Middlebury is paying students $10,000 to take the semester off. Other schools are housing students in everything from trailers to rooms at a casino resort—or leaving them to fend for themselves.
By Alex Perry, Forbes Staff
Priscila Sepulveda is set to begin her junior year as a film major at the University of California, Berkeley on August 23rd—if she can just find somewhere to live. “Sleeping in my car and being homeless is probably my only option right now since family housing for Berkeley is out of reach for the fall,” says the 23-year-old, who lost her spot in the school’s housing queue for married students when she took last year off to live in San Diego, where her husband was stationed with the Marines. College administrators are telling her not to expect housing until October, at the earliest, she reports. Problem is, if she takes the semester off while waiting for housing, she’ll lose her place in line again. “I was excited to come back to school but now it just feels like school is only stressing me out,’’ she says.

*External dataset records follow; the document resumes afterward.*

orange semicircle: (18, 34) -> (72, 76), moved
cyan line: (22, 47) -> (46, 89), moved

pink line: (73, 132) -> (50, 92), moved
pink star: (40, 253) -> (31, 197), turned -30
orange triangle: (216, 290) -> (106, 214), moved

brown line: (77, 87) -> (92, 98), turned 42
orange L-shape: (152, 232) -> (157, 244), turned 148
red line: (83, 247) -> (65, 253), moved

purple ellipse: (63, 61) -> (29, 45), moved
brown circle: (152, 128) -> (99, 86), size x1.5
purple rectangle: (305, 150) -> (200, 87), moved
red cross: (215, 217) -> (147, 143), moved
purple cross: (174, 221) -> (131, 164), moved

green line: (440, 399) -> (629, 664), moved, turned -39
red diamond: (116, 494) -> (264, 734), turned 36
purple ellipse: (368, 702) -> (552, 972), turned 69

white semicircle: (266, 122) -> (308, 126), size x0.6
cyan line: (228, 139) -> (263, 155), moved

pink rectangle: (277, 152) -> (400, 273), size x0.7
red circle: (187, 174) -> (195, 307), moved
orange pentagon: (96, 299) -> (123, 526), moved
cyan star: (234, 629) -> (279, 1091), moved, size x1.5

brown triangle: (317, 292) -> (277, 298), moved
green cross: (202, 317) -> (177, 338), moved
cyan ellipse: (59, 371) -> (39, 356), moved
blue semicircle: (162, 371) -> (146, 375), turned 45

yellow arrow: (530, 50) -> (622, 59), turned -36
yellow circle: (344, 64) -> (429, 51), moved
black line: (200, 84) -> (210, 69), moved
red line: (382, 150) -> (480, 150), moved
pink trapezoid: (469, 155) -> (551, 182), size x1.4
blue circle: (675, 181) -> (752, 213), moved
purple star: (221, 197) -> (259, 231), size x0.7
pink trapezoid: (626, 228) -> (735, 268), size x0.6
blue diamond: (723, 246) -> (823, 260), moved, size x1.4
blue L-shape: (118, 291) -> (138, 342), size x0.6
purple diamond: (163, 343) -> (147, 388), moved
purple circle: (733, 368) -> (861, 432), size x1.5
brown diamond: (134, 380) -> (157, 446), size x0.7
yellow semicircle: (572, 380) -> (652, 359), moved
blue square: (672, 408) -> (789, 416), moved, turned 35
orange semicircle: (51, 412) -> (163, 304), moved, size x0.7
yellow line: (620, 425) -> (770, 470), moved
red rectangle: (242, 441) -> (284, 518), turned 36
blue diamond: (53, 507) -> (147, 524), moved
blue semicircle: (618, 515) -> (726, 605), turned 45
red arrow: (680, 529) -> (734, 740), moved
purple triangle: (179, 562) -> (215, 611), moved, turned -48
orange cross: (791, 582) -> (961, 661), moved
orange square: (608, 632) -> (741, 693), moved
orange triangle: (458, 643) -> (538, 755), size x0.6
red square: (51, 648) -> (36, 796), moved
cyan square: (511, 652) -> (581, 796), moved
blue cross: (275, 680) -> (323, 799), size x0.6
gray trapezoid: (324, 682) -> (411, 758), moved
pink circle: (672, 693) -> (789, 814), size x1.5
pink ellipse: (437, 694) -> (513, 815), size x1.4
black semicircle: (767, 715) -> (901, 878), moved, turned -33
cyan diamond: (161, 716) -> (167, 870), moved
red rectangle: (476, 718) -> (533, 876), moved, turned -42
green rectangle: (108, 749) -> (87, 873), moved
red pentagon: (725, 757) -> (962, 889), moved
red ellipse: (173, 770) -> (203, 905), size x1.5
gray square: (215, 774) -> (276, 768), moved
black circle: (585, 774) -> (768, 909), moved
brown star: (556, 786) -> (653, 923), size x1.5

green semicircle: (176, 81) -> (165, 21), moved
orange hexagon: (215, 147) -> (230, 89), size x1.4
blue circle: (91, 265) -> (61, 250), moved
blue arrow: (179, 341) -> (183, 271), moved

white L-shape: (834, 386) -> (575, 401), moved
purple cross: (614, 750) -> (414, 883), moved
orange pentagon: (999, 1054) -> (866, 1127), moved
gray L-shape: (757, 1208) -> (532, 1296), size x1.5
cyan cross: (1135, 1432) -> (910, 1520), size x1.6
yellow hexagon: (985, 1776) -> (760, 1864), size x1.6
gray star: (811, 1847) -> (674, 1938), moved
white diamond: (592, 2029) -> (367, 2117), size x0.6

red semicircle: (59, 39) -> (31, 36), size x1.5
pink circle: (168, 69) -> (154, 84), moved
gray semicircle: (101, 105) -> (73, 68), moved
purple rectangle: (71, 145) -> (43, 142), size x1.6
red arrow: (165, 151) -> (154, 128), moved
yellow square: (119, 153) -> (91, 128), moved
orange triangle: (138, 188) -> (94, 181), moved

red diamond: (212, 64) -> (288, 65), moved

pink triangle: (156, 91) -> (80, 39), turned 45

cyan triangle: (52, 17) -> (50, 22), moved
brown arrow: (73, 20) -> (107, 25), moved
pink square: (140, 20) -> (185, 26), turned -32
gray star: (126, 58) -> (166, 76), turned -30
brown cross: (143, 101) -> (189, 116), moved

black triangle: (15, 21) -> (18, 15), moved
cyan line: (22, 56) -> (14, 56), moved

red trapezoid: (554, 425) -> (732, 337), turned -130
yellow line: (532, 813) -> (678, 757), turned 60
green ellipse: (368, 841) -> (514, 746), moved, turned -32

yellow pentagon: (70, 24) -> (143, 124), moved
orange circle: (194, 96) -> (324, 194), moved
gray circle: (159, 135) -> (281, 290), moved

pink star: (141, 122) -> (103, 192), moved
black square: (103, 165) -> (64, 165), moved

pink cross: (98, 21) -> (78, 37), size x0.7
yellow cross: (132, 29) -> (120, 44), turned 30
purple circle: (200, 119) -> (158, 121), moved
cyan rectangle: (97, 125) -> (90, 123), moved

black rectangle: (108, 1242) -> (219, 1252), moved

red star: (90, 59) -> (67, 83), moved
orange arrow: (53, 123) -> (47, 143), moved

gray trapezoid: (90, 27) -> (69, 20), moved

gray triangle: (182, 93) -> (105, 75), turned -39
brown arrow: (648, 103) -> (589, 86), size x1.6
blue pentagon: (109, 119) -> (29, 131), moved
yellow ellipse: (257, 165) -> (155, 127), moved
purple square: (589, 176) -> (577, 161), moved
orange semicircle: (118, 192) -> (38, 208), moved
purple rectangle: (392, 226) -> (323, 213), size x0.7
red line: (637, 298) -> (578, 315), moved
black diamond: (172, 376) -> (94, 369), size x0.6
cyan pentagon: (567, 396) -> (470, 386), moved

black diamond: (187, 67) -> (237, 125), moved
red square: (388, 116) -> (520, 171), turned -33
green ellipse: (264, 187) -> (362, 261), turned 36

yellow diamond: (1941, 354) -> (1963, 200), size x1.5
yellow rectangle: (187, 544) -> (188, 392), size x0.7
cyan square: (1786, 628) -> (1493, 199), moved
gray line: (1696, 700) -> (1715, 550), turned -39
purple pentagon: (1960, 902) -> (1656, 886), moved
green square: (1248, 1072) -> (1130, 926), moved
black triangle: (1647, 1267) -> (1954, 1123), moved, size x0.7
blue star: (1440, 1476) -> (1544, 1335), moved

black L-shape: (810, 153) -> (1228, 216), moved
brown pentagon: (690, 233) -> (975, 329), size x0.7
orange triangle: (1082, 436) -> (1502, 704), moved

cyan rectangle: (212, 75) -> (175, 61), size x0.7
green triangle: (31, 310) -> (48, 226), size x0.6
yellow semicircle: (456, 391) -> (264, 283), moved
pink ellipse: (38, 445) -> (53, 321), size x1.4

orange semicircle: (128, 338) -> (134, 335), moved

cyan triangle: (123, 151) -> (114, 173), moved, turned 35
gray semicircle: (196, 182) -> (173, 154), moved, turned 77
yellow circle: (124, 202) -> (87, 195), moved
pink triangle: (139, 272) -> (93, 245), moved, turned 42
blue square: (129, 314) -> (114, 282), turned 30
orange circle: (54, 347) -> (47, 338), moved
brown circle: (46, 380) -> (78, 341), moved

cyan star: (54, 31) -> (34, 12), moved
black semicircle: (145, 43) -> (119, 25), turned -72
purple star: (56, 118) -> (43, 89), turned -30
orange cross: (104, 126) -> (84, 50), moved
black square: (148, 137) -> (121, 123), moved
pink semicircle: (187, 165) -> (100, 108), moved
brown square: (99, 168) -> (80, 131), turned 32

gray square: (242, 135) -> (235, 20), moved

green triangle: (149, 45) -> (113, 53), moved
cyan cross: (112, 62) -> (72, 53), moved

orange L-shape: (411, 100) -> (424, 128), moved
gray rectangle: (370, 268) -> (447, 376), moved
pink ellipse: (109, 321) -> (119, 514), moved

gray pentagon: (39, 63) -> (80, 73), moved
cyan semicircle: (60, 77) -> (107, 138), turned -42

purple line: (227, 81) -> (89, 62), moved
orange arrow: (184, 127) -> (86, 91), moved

As millions of college students happily move into their campus or off-campus digs, some of their peers still don’t know where they’ll be living during the fall semester. Being admitted to a university does not necessarily guarantee campus housing; schools typically plan to house just 25% to 35% of students on-campus with an emphasis on providing beds for freshmen and sophomores, says Daniel Bernstein, president and chief investment officer at Campus Apartments, the student housing development company led by billionaire David Adelman.